Global Programs

NCBA CLUSA launches new project in Madagascar under USAID’s Cooperative Development Program


NCBA CLUSA will implement the five-year project in Madagascar, Kenya, Guatemala and Peru. [photo: Madagascar’s Ministry of Industrialization and Commerce]
On January 18, 2024 cooperative leaders and developers, public officials, U.S. Agency for International Development (USAID) Madagascar representatives and NCBA CLUSA staff officially launched a new USAID Cooperative Development Program (CDP) project in Madagascar. This five-year project, called Cooperative Ecosystem and Social Inclusion (CESI) will be implemented in Madagascar, Kenya, Guatemala and Peru from October 2023 to September 2028.

CDP/CESI builds upon NCBA CLUSA’s previous CDP project, Creating an Environment for Cooperative Expansion (CECE). One of the main achievements of CDP/CECE was the passage of a new co-op law after years of advocacy work. Toky Rasoanindrainy, coordinator of NCBA CLUSA’s CECE project, emphasized the importance of involving all stakeholders during the development of this new law. He added that the organization of annual cooperative forums attended by more than 100 cooperative leaders created a platform to share good practices, such as promoting gender equity and business development.
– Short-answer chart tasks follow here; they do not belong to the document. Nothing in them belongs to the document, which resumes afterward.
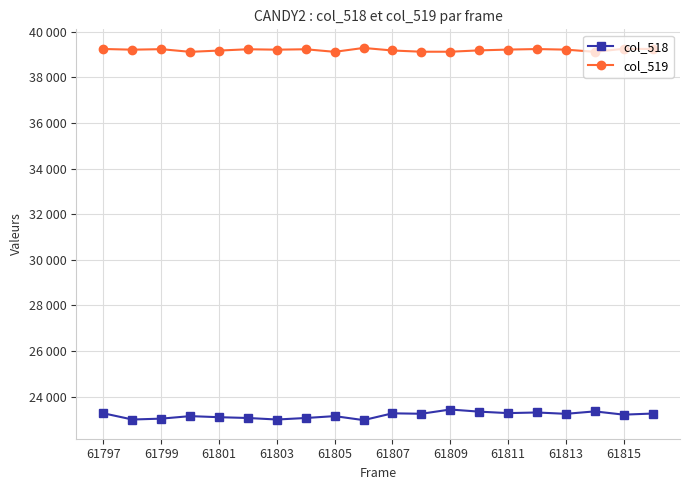

At how many categories does at least one series exceed 38295?

20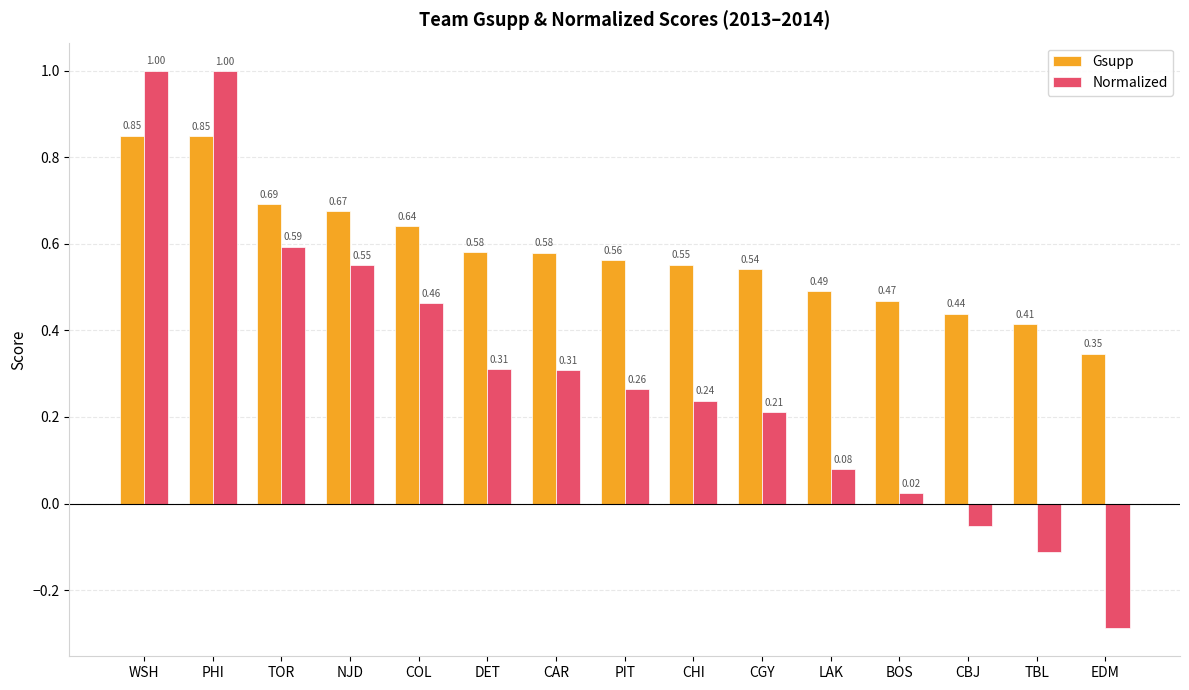

Which series changed the most between CHI and CBJ?

Normalized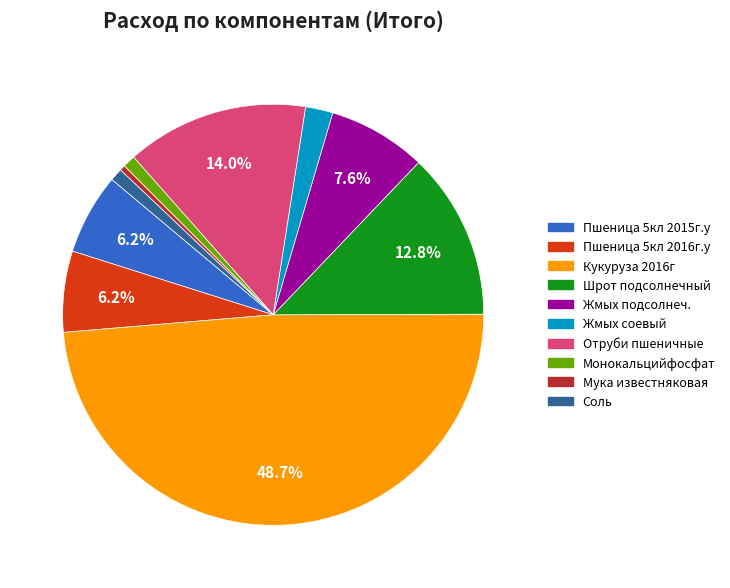

True or false: Отруби пшеничные accounts for 8% of the total.

False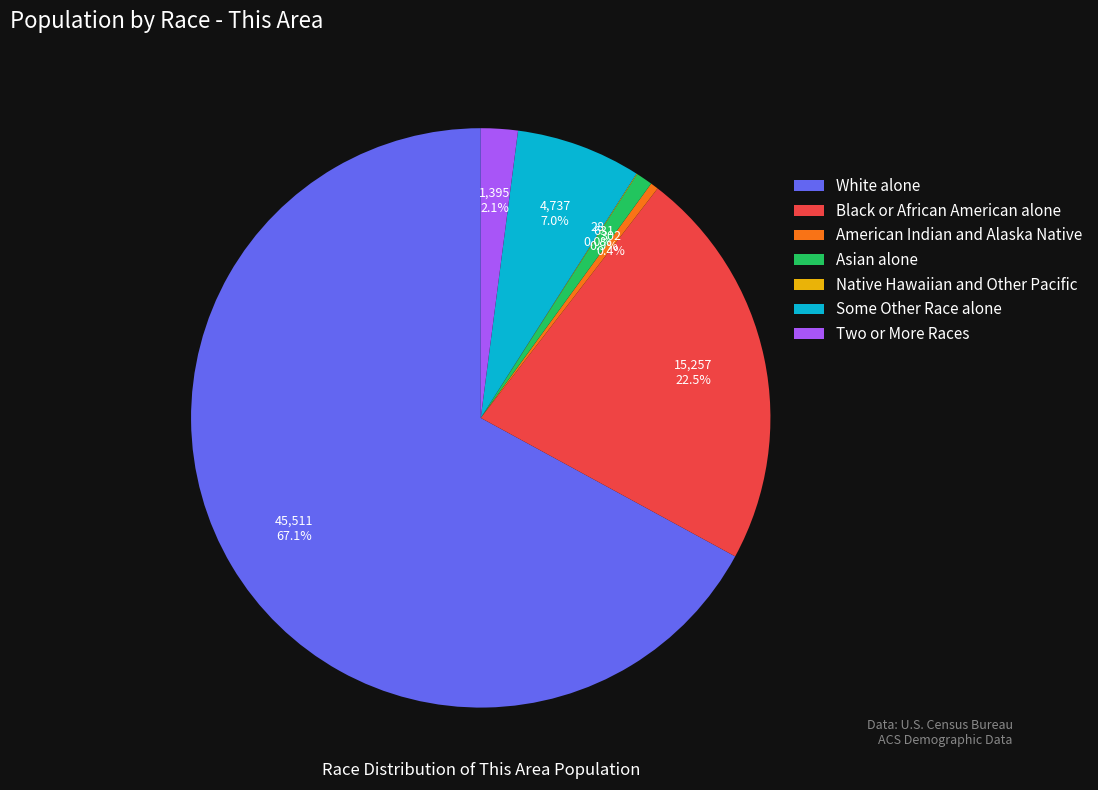

To the nearest percent, what is the difference between the largest and smallest slice percentages?

67%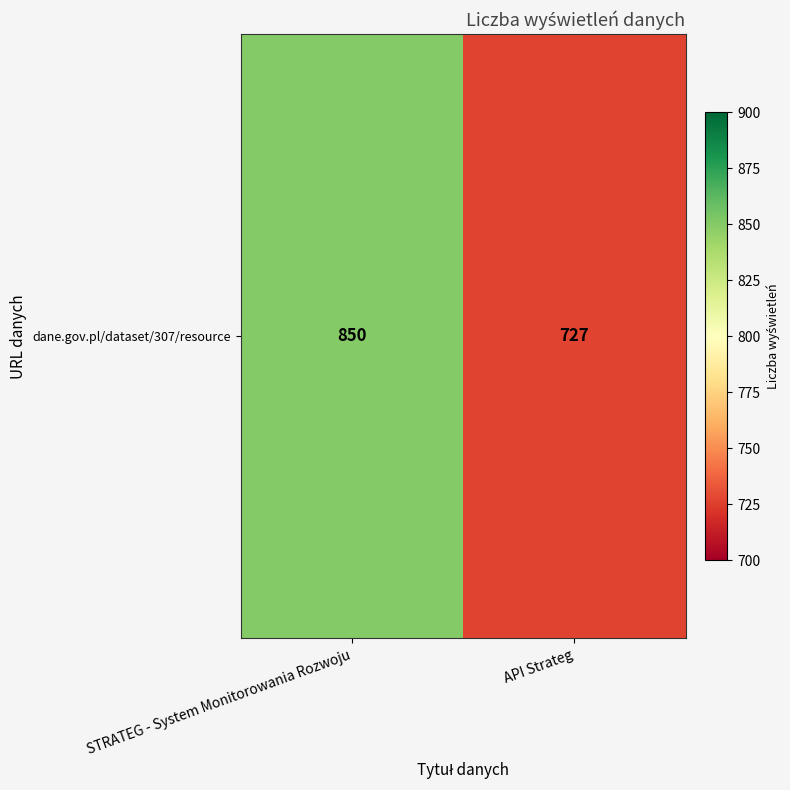

True or false: the data shows 850 at STRATEG - System Monitorowania Rozwoju.

True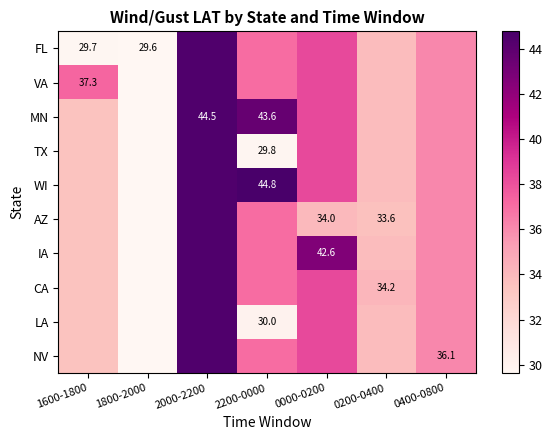

Which category has the lowest value in the MN series?

1800-2000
CDP/CESI has three main objectives, to: 1) further strengthen cooperatives’ capacity, 2) advance cooperative enabling environments, and 3) spur the application of CDP learning and tools within the development community. NCBA CLUSA will focus on two key strategies to advance these objectives: strengthening the capacity of key ecosystem actors to provide quality services to co-ops, and including more women and youth in cooperative membership and leadership.

In Madagascar, CDP/CESI’s main activities include organizing high-tier co-ops into federations and confederations of cooperatives, taking advantage of the opportunities for cooperative organization under the new law. NCBA CLUSA will also help the University of Antananarivo establish a training program specialized in entrepreneurship and the co-op model. CDP/CESI will provide tailored coaching to 10 cooperatives, including four unions, via local organizations such as ONI Co-op, a CDP/CECE and CDP/CESI subawardee.

ONI Co-op Vice President Haja Rasamimanana noted that as a subawardee of CDP/CECE, the co-op “benefited from trainings on tools like WIELCOOP developed by NCBA CLUSA.” WIELCOOP, an acronym for Women’s Inclusion, Empowerment and Leadership in Cooperatives, is a guide to gender equity within cooperatives. These tools will continue to promote women’s engagement within their co-ops under the new CDP project. Fanja Raharimanana, ONI’s Secretary, said a study tour in Germany under CDP/CECE was instrumental in providing guidance on co-op business sustainability. The tour demonstrated the “importance of cooperatives benefiting from support services provided by apex organizations in order to ensure long-term success,” Raharimanana added.

The launch event included co-op leaders and developers, public officials, USAID Madagascar representatives and NCBA CLUSA staff. [photo: Madagascar’s Ministry of Industrialization and Commerce]

Tokinirina Fanomezantsoa, president of the dairy cooperative Toky PRN, provided a testimony of the impact of this coaching. “We cannot say that we were a cooperative before NCBA CLUSA support. Once we benefited from coaching activities, we started to collect milk from members. We began with three liters of milk a day… but nowadays, the cooperative sells 120 liters of milk collected from members per day.”

Irene Andriamaneho, director of the Promotion of Entrepreneurship within Madagascar’s Ministry of Industrialization and Commerce, noted the impact co-ops can have in their communities. “For developed countries [referring to the study tour in Germany], cooperatives are major players to fight poverty and for inclusive and sustainable development.” She added that the Ministry is investing in this potential in Madagascar. “Last year the Ministry distributed small scale processing units and cooperatives were privileged recipients of those units.” Andriamaneho also emphasized the importance of staff training on tools developed by NCBA CLUSA, and the need to develop resources to promote and apply the new co-op law.”

Benjamin Skolnik, director of USAID Madagascar’s Sustainable Environment and Economic Development (SEED) Office, stressed the value of the cooperative model beyond agriculture. “Cooperatives are truly the backbone of USAID’s environment and agriculture activities here in Madagascar.  Participating in cooperatives improves the economic well-being of members and their families, thereby improving the resilience of entire communities while reducing pressure on Madagascar’s high-value fauna and flora biodiversity.”

“NCBA CLUSA is committed in Madagascar in the coming years to drive cooperative development through CDP/CESI and through partnerships with other USAID activities or other donor interventions,” said Abel Rakotonirainy, NCBA CLUSA’s Country Representative in Madagascar.